O brasileiro está pagando mais caro por alimentos básicos e deveria receber pelo menos R$ 5,8 mil para se sustentar. A pesquisa do Departamento Intersindical de Estatística e Estudos Socioeconômicos (Dieese) realizada em 17 capitais, e divulgada nesta sexta-feira, mostra que o custo médio da cesta básica de alimentos aumentou em 16 cidades e diminuiu em Recife (-0,85%). As maiores altas foram registradas em Vitória (6,00%), Florianópolis (5,71%), Rio de Janeiro (4,79%), Curitiba (4,75%) e Brasília (4,28%).

A cesta mais cara foi a de Florianópolis (R$ 700,69), seguida pelas de São Paulo (R$ 693,79), Porto Alegre (R$ 691,08) e Rio de Janeiro (R$ 673,85). Entre as capitais do Norte e Nordeste, onde a composição da cesta tem algumas diferenças em relação às demais cidades, Aracaju (R$ 464,17), Recife (R$ 485,26) e Salvador (R$ 487,59) registraram os menores custos.

Ao comparar outubro de 2020 e outubro de 2021, o preço do conjunto de alimentos básicos subiu em todas as capitais que fazem parte do levantamento. Os maiores percentuais foram observados em Brasília (31,65%), Campo Grande (25,62%), Curitiba (22,79%) e Vitória (21,37%).

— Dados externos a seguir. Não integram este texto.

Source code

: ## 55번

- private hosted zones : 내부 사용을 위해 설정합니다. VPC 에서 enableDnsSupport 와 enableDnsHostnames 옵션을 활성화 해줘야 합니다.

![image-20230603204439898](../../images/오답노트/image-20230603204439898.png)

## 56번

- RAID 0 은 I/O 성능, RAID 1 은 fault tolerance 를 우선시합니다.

Com base na cesta de Florianópolis, a mais cara registrada em outubro, o Dieese estima que o salário mínimo necessário para a aquisição dos produtos basicos deveria ser equivalente a R$ 5.886,50. O valor corresponde a 5,35 vezes o piso nacional vigente (R$ 1.100).

O cálculo é feito levando em consideração uma família de quatro pessoas, com dois adultos e duas crianças. Já em setembro, o valor do mínimo necessário deveria ter sido de R$ 5.657,66, ou 5,14 vezes o piso em vigor.